For the vanishingly small group of people who care, Reanimation Games is focused primarily on the culmination of Cassie Hack’s search for her father, who ironically has built his career around the study of the causes behind and uses of the very slashers that Cassie has hunted and destroyed ever since her mother first turned into one. Detours along the way include encounters with the scientist guy from the Re-Animator movie series and with the Suicide Girls[1], and the usual careful examination of the trials and triumphs of Cassie’s small circle of friends. I guess what surprises me with each new volume is not that I’m entertained; it’s nice, easy brain candy in exactly my flavor. No, what surprises me is that it’s good enough that I want people to see it as the small step above brain candy into genuine quality that it consistently achieves.
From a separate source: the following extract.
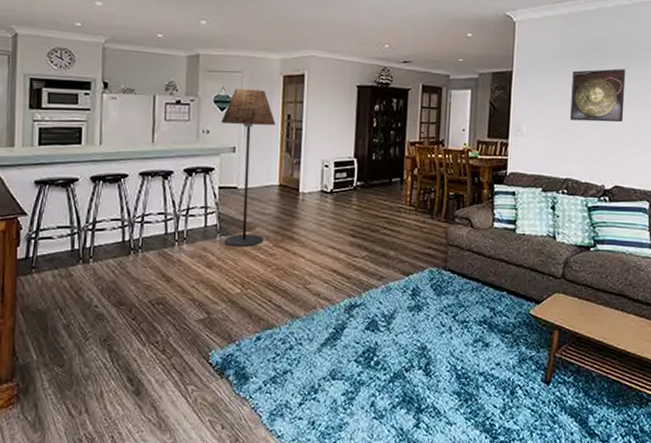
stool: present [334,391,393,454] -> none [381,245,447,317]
[1] If you don’t know, these are not a mysterious cult nor movie shout-out, but instead a generally tastefully gothy porn collective that you will not I think have very much trouble finding on the internet, if you were to put your mind to it. For some reason, Cassie has been considered sufficiently gothy-attractive for the comparison to be made, and for some reason, the creator decided that, hey, sounds like a good crossover to me! And here we are.